Texte fourni:
Je ne serai jamais une maman
Je ne serai jamais une maman. Ou du moins, ce ne sera jamais mon choix, mon rêve. Je ne veux pas d’enfant, ni maintenant, ni plus tard. Quand on prononce ces mots-là, les gens s’en attristent. Ils octroient des regards tristes comme s’il s’agissait d’une monnaie d’échange pour la joie d’être parent que je ne connaîtrai jamais. Sur mon corps qui ne portera pas la vie, ceux qui se désolent de mon choix projettent leurs propres envies d’être parents.
Pis je comprends.
Je comprends, parce que choisir de ne pas vouloir être mère, ça va à l’encontre de ce que notre société tente de nous véhiculer. Après tout, devenir maman ou papa c’est «le plus beau cadeau du monde». C’est le but ultime qui vient avec une maison pis une cour, une job stable pis un revenu fixe, des couches pis du bonheur. À gauche et à droite, on nous bombarde d’images de familles heureuses et de parents fiers.
Pis je comprends.
Je comprends qu’avoir un enfant doit être une chose merveilleuse quand on le désire réellement. Des petits bouts de choux aux visages étincelants, des rires naïfs le dimanche matin avant le premier café. Je les vois, les maudites photos qui envahissent mon Facebook. Pis je les like souvent. Je ne déteste pas les enfants, même que je suis une excellente gardienne. Je les aime les petits monstres, et pourtant, je n’en désire pas.

Données fournies:
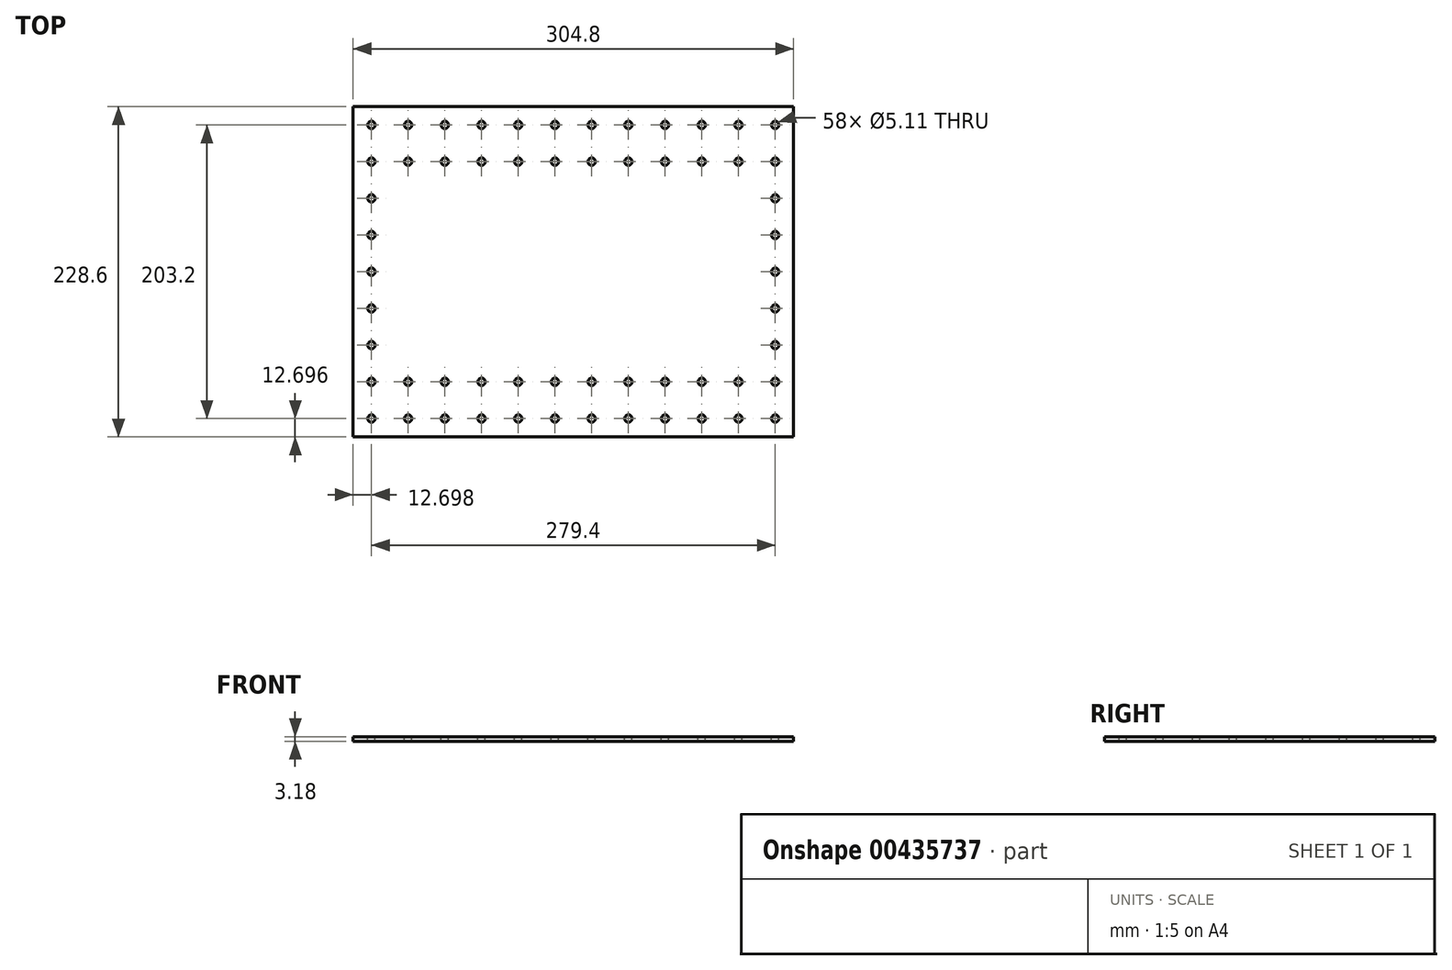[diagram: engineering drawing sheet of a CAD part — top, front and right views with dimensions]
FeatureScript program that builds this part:
annotation { "Feature Type Name" : "Feature", "Feature Type Description" : "" }
export const myFeature = defineFeature(function(context is Context, id is Id, definition is map)
    precondition{}
    {
        {
            var Q0;
            Q0=qCreatedBy(makeId("Top.planeOp"),FACE);
            var sketch = newSketch(context, id + "F0", { "sketchPlane" : qUnion([Q0])});
            skLineSegment(sketch, "E0.bottom", {"start": v(-91.98, 188.02) * mm, "end": v(212.82, 188.02) * mm});
            skLineSegment(sketch, "E0.top", {"start": v(-91.98, -40.58) * mm, "end": v(212.82, -40.58) * mm});
            skLineSegment(sketch, "E0.left", {"start": v(-91.98, 188.02) * mm, "end": v(-91.98, -40.58) * mm});
            skLineSegment(sketch, "E0.right", {"start": v(212.82, 188.02) * mm, "end": v(212.82, -40.58) * mm});
            skSolve(sketch);
        }
        {
            var Q0;
            Q0 = qSketchRegion(id + "F0", true);
            extrude(context, id + "F1", {"entities" : qUnion([Q0]), "depth" : 3.17 * mm});
        }
        {
            var Q0;
            Q0=makeQuery(id+"F1.opExtrude","CAP_FACE",FACE,{"disambiguationData":[OSD([sQuery(id+"F0.wireOp",EDGE,"E0.bottom"),sQuery(id+"F0.wireOp",EDGE,"E0.top"),sQuery(id+"F0.wireOp",EDGE,"E0.left"),sQuery(id+"F0.wireOp",EDGE,"E0.right")])],"isStart":false});
            var sketch = newSketch(context, id + "F2", { "sketchPlane" : qUnion([Q0])});
            skCircle(sketch, "E1", {"center": v(-79.28, 175.32) * mm, "radius": 2.55 * mm});
            skCircle(sketch, "E2.1.0.0", {"center": v(-53.88, 175.32) * mm, "radius": 2.55 * mm});
            skCircle(sketch, "E2.2.0.0", {"center": v(-28.48, 175.32) * mm, "radius": 2.55 * mm});
            skCircle(sketch, "E2.3.0.0", {"center": v(-3.08, 175.32) * mm, "radius": 2.55 * mm});
            skCircle(sketch, "E2.4.0.0", {"center": v(22.32, 175.32) * mm, "radius": 2.55 * mm});
            skCircle(sketch, "E2.5.0.0", {"center": v(47.72, 175.32) * mm, "radius": 2.55 * mm});
            skCircle(sketch, "E2.6.0.0", {"center": v(73.12, 175.32) * mm, "radius": 2.55 * mm});
            skCircle(sketch, "E2.7.0.0", {"center": v(98.52, 175.32) * mm, "radius": 2.55 * mm});
            skCircle(sketch, "E2.8.0.0", {"center": v(123.92, 175.32) * mm, "radius": 2.55 * mm});
            skCircle(sketch, "E2.9.0.0", {"center": v(149.32, 175.32) * mm, "radius": 2.55 * mm});
            skCircle(sketch, "E2.10.0.0", {"center": v(174.72, 175.32) * mm, "radius": 2.55 * mm});
            skCircle(sketch, "E2.11.0.0", {"center": v(200.12, 175.32) * mm, "radius": 2.55 * mm});
            skLineSegment(sketch, "E2.direction1", {"start": v(-79.28, 175.32) * mm, "end": v(-53.88, 175.32) * mm, "construction": true});
            skCircle(sketch, "E3.0.1.0", {"center": v(200.12, 149.92) * mm, "radius": 2.55 * mm});
            skCircle(sketch, "E3.0.2.0", {"center": v(200.12, 124.52) * mm, "radius": 2.55 * mm});
            skCircle(sketch, "E3.0.3.0", {"center": v(200.12, 99.12) * mm, "radius": 2.55 * mm});
            skCircle(sketch, "E3.0.4.0", {"center": v(200.12, 73.72) * mm, "radius": 2.55 * mm});
            skCircle(sketch, "E3.0.5.0", {"center": v(200.12, 48.32) * mm, "radius": 2.55 * mm});
            skCircle(sketch, "E3.0.6.0", {"center": v(200.12, 22.92) * mm, "radius": 2.55 * mm});
            skCircle(sketch, "E3.0.7.0", {"center": v(200.12, -2.48) * mm, "radius": 2.55 * mm});
            skCircle(sketch, "E3.0.8.0", {"center": v(200.12, -27.88) * mm, "radius": 2.55 * mm});
            skLineSegment(sketch, "E3.direction1", {"start": v(200.12, 175.32) * mm, "end": v(225.52, 175.32) * mm, "construction": true});
            skLineSegment(sketch, "E3.direction2", {"start": v(200.12, 175.32) * mm, "end": v(200.12, 149.92) * mm, "construction": true});
            skCircle(sketch, "E4.1.0.0", {"center": v(174.72, -27.88) * mm, "radius": 2.55 * mm});
            skCircle(sketch, "E4.2.0.0", {"center": v(149.32, -27.88) * mm, "radius": 2.55 * mm});
            skCircle(sketch, "E4.3.0.0", {"center": v(123.92, -27.88) * mm, "radius": 2.55 * mm});
            skCircle(sketch, "E4.4.0.0", {"center": v(98.52, -27.88) * mm, "radius": 2.55 * mm});
            skCircle(sketch, "E4.5.0.0", {"center": v(73.12, -27.88) * mm, "radius": 2.55 * mm});
            skCircle(sketch, "E4.6.0.0", {"center": v(47.72, -27.88) * mm, "radius": 2.55 * mm});
            skCircle(sketch, "E4.7.0.0", {"center": v(22.32, -27.88) * mm, "radius": 2.55 * mm});
            skCircle(sketch, "E4.8.0.0", {"center": v(-3.08, -27.88) * mm, "radius": 2.55 * mm});
            skCircle(sketch, "E4.9.0.0", {"center": v(-28.48, -27.88) * mm, "radius": 2.55 * mm});
            skCircle(sketch, "E4.10.0.0", {"center": v(-53.88, -27.88) * mm, "radius": 2.55 * mm});
            skCircle(sketch, "E4.11.0.0", {"center": v(-79.28, -27.88) * mm, "radius": 2.55 * mm});
            skLineSegment(sketch, "E4.direction1", {"start": v(200.12, -27.88) * mm, "end": v(174.72, -27.88) * mm, "construction": true});
            skCircle(sketch, "E5.0.1.0", {"center": v(-79.28, -2.48) * mm, "radius": 2.55 * mm});
            skCircle(sketch, "E5.0.2.0", {"center": v(-79.28, 22.92) * mm, "radius": 2.55 * mm});
            skCircle(sketch, "E5.0.3.0", {"center": v(-79.28, 48.32) * mm, "radius": 2.55 * mm});
            skCircle(sketch, "E5.0.4.0", {"center": v(-79.28, 73.72) * mm, "radius": 2.55 * mm});
            skCircle(sketch, "E5.0.5.0", {"center": v(-79.28, 99.12) * mm, "radius": 2.55 * mm});
            skCircle(sketch, "E5.0.6.0", {"center": v(-79.28, 124.52) * mm, "radius": 2.55 * mm});
            skCircle(sketch, "E5.0.7.0", {"center": v(-79.28, 149.92) * mm, "radius": 2.55 * mm});
            skLineSegment(sketch, "E5.direction1", {"start": v(-79.28, -27.88) * mm, "end": v(-53.88, -27.88) * mm, "construction": true});
            skLineSegment(sketch, "E5.direction2", {"start": v(-79.28, -27.88) * mm, "end": v(-79.28, -2.48) * mm, "construction": true});
            skCircle(sketch, "E6.1.0.0", {"center": v(174.72, 149.92) * mm, "radius": 2.55 * mm});
            skCircle(sketch, "E6.2.0.0", {"center": v(149.32, 149.92) * mm, "radius": 2.55 * mm});
            skCircle(sketch, "E6.3.0.0", {"center": v(123.92, 149.92) * mm, "radius": 2.55 * mm});
            skCircle(sketch, "E6.4.0.0", {"center": v(98.52, 149.92) * mm, "radius": 2.55 * mm});
            skCircle(sketch, "E6.5.0.0", {"center": v(73.12, 149.92) * mm, "radius": 2.55 * mm});
            skCircle(sketch, "E6.6.0.0", {"center": v(47.72, 149.92) * mm, "radius": 2.55 * mm});
            skCircle(sketch, "E6.7.0.0", {"center": v(22.32, 149.92) * mm, "radius": 2.55 * mm});
            skCircle(sketch, "E6.8.0.0", {"center": v(-3.08, 149.92) * mm, "radius": 2.55 * mm});
            skCircle(sketch, "E6.9.0.0", {"center": v(-28.48, 149.92) * mm, "radius": 2.55 * mm});
            skCircle(sketch, "E6.10.0.0", {"center": v(-53.88, 149.92) * mm, "radius": 2.55 * mm});
            skLineSegment(sketch, "E6.direction1", {"start": v(200.12, 149.92) * mm, "end": v(174.72, 149.92) * mm, "construction": true});
            skCircle(sketch, "E7.1.0.0", {"center": v(174.72, -2.48) * mm, "radius": 2.55 * mm});
            skCircle(sketch, "E7.2.0.0", {"center": v(149.32, -2.48) * mm, "radius": 2.55 * mm});
            skCircle(sketch, "E7.3.0.0", {"center": v(123.92, -2.48) * mm, "radius": 2.55 * mm});
            skCircle(sketch, "E7.4.0.0", {"center": v(98.52, -2.48) * mm, "radius": 2.55 * mm});
            skCircle(sketch, "E7.5.0.0", {"center": v(73.12, -2.48) * mm, "radius": 2.55 * mm});
            skCircle(sketch, "E7.6.0.0", {"center": v(47.72, -2.48) * mm, "radius": 2.55 * mm});
            skCircle(sketch, "E7.7.0.0", {"center": v(22.32, -2.48) * mm, "radius": 2.55 * mm});
            skCircle(sketch, "E7.8.0.0", {"center": v(-3.08, -2.48) * mm, "radius": 2.55 * mm});
            skCircle(sketch, "E7.9.0.0", {"center": v(-28.48, -2.48) * mm, "radius": 2.55 * mm});
            skCircle(sketch, "E7.10.0.0", {"center": v(-53.88, -2.48) * mm, "radius": 2.55 * mm});
            skLineSegment(sketch, "E7.direction1", {"start": v(200.12, -2.48) * mm, "end": v(174.72, -2.48) * mm, "construction": true});
            skSolve(sketch);
        }
        {
            var Q0;
            Q0=sQuery(id+"F2.wireOp",VERTEX,"E4.9.0.0.center");
            var Q1;
            Q1=sQuery(id+"F2.wireOp",VERTEX,"E6.4.0.0.center");
            var Q2;
            Q2=sQuery(id+"F2.wireOp",VERTEX,"E5.direction2.start");
            var Q3;
            Q3=sQuery(id+"F2.wireOp",VERTEX,"E3.0.4.0.center");
            var Q4;
            Q4=sQuery(id+"F2.wireOp",VERTEX,"E2.6.0.0.center");
            var Q5;
            Q5=sQuery(id+"F2.wireOp",VERTEX,"E2.9.0.0.center");
            var Q6;
            Q6=sQuery(id+"F2.wireOp",VERTEX,"E2.8.0.0.center");
            var Q7;
            Q7=sQuery(id+"F2.wireOp",VERTEX,"E5.direction2.end");
            var Q8;
            Q8=sQuery(id+"F2.wireOp",VERTEX,"E7.direction1.end");
            var Q9;
            Q9=sQuery(id+"F2.wireOp",VERTEX,"E3.0.7.0.center");
            var Q10;
            Q10=sQuery(id+"F2.wireOp",VERTEX,"E7.3.0.0.center");
            var Q11;
            Q11=sQuery(id+"F2.wireOp",VERTEX,"E3.0.5.0.center");
            var Q12;
            Q12=sQuery(id+"F2.wireOp",VERTEX,"E2.2.0.0.center");
            var Q13;
            Q13=sQuery(id+"F2.wireOp",VERTEX,"E7.8.0.0.center");
            var Q14;
            Q14=sQuery(id+"F2.wireOp",VERTEX,"E6.direction1.start");
            var Q15;
            Q15=sQuery(id+"F2.wireOp",VERTEX,"E4.5.0.0.center");
            var Q16;
            Q16=sQuery(id+"F2.wireOp",VERTEX,"E3.0.6.0.center");
            var Q17;
            Q17=sQuery(id+"F2.wireOp",VERTEX,"E6.7.0.0.center");
            var Q18;
            Q18=sQuery(id+"F2.wireOp",VERTEX,"E7.9.0.0.center");
            var Q19;
            Q19=sQuery(id+"F2.wireOp",VERTEX,"E4.3.0.0.center");
            var Q20;
            Q20=sQuery(id+"F2.wireOp",VERTEX,"E4.4.0.0.center");
            var Q21;
            Q21=sQuery(id+"F2.wireOp",VERTEX,"E2.7.0.0.center");
            var Q22;
            Q22=sQuery(id+"F2.wireOp",VERTEX,"E6.3.0.0.center");
            var Q23;
            Q23=sQuery(id+"F2.wireOp",VERTEX,"E1.center");
            var Q24;
            Q24=sQuery(id+"F2.wireOp",VERTEX,"E6.direction1.end");
            var Q25;
            Q25=sQuery(id+"F2.wireOp",VERTEX,"E6.10.0.0.center");
            var Q26;
            Q26=sQuery(id+"F2.wireOp",VERTEX,"E7.7.0.0.center");
            var Q27;
            Q27=sQuery(id+"F2.wireOp",VERTEX,"E5.0.4.0.center");
            var Q28;
            Q28=sQuery(id+"F2.wireOp",VERTEX,"E6.2.0.0.center");
            var Q29;
            Q29=sQuery(id+"F2.wireOp",VERTEX,"E5.0.2.0.center");
            var Q30;
            Q30=sQuery(id+"F2.wireOp",VERTEX,"E4.6.0.0.center");
            var Q31;
            Q31=sQuery(id+"F2.wireOp",VERTEX,"E3.0.2.0.center");
            var Q32;
            Q32=sQuery(id+"F2.wireOp",VERTEX,"E5.0.5.0.center");
            var Q33;
            Q33=sQuery(id+"F2.wireOp",VERTEX,"E4.1.0.0.center");
            var Q34;
            Q34=sQuery(id+"F2.wireOp",VERTEX,"E2.4.0.0.center");
            var Q35;
            Q35=sQuery(id+"F2.wireOp",VERTEX,"E6.6.0.0.center");
            var Q36;
            Q36=sQuery(id+"F2.wireOp",VERTEX,"E3.direction2.start");
            var Q37;
            Q37=sQuery(id+"F2.wireOp",VERTEX,"E6.8.0.0.center");
            var Q38;
            Q38=sQuery(id+"F2.wireOp",VERTEX,"E7.6.0.0.center");
            var Q39;
            Q39=sQuery(id+"F2.wireOp",VERTEX,"E4.10.0.0.center");
            var Q40;
            Q40=sQuery(id+"F2.wireOp",VERTEX,"E7.2.0.0.center");
            var Q41;
            Q41=sQuery(id+"F2.wireOp",VERTEX,"E7.5.0.0.center");
            var Q42;
            Q42=sQuery(id+"F2.wireOp",VERTEX,"E4.7.0.0.center");
            var Q43;
            Q43=sQuery(id+"F2.wireOp",VERTEX,"E5.0.6.0.center");
            var Q44;
            Q44=sQuery(id+"F2.wireOp",VERTEX,"E3.0.3.0.center");
            var Q45;
            Q45=sQuery(id+"F2.wireOp",VERTEX,"E2.10.0.0.center");
            var Q46;
            Q46=sQuery(id+"F2.wireOp",VERTEX,"E7.10.0.0.center");
            var Q47;
            Q47=sQuery(id+"F2.wireOp",VERTEX,"E2.direction1.end");
            var Q48;
            Q48=sQuery(id+"F2.wireOp",VERTEX,"E5.0.3.0.center");
            var Q49;
            Q49=sQuery(id+"F2.wireOp",VERTEX,"E3.0.8.0.center");
            var Q50;
            Q50=sQuery(id+"F2.wireOp",VERTEX,"E7.4.0.0.center");
            var Q51;
            Q51=sQuery(id+"F2.wireOp",VERTEX,"E4.8.0.0.center");
            var Q52;
            Q52=sQuery(id+"F2.wireOp",VERTEX,"E6.9.0.0.center");
            var Q53;
            Q53=sQuery(id+"F2.wireOp",VERTEX,"E2.5.0.0.center");
            var Q54;
            Q54=sQuery(id+"F2.wireOp",VERTEX,"E4.2.0.0.center");
            var Q55;
            Q55=sQuery(id+"F2.wireOp",VERTEX,"E2.3.0.0.center");
            var Q56;
            Q56=sQuery(id+"F2.wireOp",VERTEX,"E5.0.7.0.center");
            var Q57;
            Q57=sQuery(id+"F2.wireOp",VERTEX,"E6.5.0.0.center");
            var Q58;
            Q58=makeQuery(id+"F1.opExtrude","SWEPT_BODY",BODY,{"disambiguationData":[OSD([sQuery(id+"F0.wireOp",EDGE,"E0.bottom"),sQuery(id+"F0.wireOp",EDGE,"E0.top"),sQuery(id+"F0.wireOp",EDGE,"E0.left"),sQuery(id+"F0.wireOp",EDGE,"E0.right")])]});
            hole(context, id + "F3", {"style" : HoleStyle.SIMPLE, "endStyle" : HoleEndStyle.THROUGH, "holeDiameter" : 5.1 * mm, "isTappedThrough" : true, "tappedDepth" : 12.7 * mm, "tapClearance" : 3, "locations" : qUnion([Q0, Q1, Q2, Q3, Q4, Q5, Q6, Q7, Q8, Q9, Q10, Q11, Q12, Q13, Q14, Q15, Q16, Q17, Q18, Q19, Q20, Q21, Q22, Q23, Q24, Q25, Q26, Q27, Q28, Q29, Q30, Q31, Q32, Q33, Q34, Q35, Q36, Q37, Q38, Q39, Q40, Q41, Q42, Q43, Q44, Q45, Q46, Q47, Q48, Q49, Q50, Q51, Q52, Q53, Q54, Q55, Q56, Q57]), "scope" : qUnion([Q58])});
        }
    });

Consignes de travail:
1. Recopiez fidèlement le passage du texte sur le refus de la maternité compris entre « Je comprends, parce » et « n’en désire pas. », ces deux passages inclus.
2. Indiquez si chacun des énoncés suivants concorde avec le texte sur le refus de la maternité en répondant par oui ou par non, puis citez mot pour mot les mots du texte qui tranchent la question : (a) la personne qui écrit déteste les enfants ; (b) la personne qui écrit ne veut pas d'enfant, ni maintenant ni plus tard ; (c) la personne qui écrit ne like jamais les photos d'enfants sur Facebook.
3. Poursuivez le texte sur le refus de la maternité à partir de l'endroit où il s'arrête.
Ces enregistrements proviennent d'une autre source que le texte.

Réponses attendues:
1.
Je comprends, parce que choisir de ne pas vouloir être mère, ça va à l’encontre de ce que notre société tente de nous véhiculer. Après tout, devenir maman ou papa c’est «le plus beau cadeau du monde». C’est le but ultime qui vient avec une maison pis une cour, une job stable pis un revenu fixe, des couches pis du bonheur. À gauche et à droite, on nous bombarde d’images de familles heureuses et de parents fiers.
Pis je comprends.
Je comprends qu’avoir un enfant doit être une chose merveilleuse quand on le désire réellement. Des petits bouts de choux aux visages étincelants, des rires naïfs le dimanche matin avant le premier café. Je les vois, les maudites photos qui envahissent mon Facebook. Pis je les like souvent. Je ne déteste pas les enfants, même que je suis une excellente gardienne. Je les aime les petits monstres, et pourtant, je n’en désire pas.

2.
(a) Non : « Je ne déteste pas les enfants, même que je suis une excellente gardienne. »
(b) Oui : « Je ne veux pas d’enfant, ni maintenant, ni plus tard. »
(c) Non : « Pis je les like souvent. »

3.
Mes amies commencent à appréhender ce moment où elles deviendront mères, certaines le sont déjà. On s’en parle comme on parle de nos projets de carrière, parce que devenir parent, c’est un projet. C’est un chemin qu’on choisit d’emprunter pis qu’on suit aussi longtemps que la vie nous le permet. Et quand mes amies terminent leurs éloges de la maternité, de la paternité, des petites choses joufflues qu’elles vont finir par mettre au monde, elles me regardent. Des regards sympathiques, surpris, méfiants et tristes à la fois.
Je ne veux pas d’enfant. Ni maintenant, ni jamais.
C’est dur à saisir, ce refus du but ultime. Celui de laisser une petite partie de soi-même dans ce vaste monde en héritage absolu. Celui de créer la vie et de la voir grandir. Et pourtant, c’est si simple. C’est si simple de ne pas projeter ses propres envies sur ces personnes, hommes ou femmes, qui, comme moi, n’en veulent pas, de vos rêves de bébés.
C’est si simple.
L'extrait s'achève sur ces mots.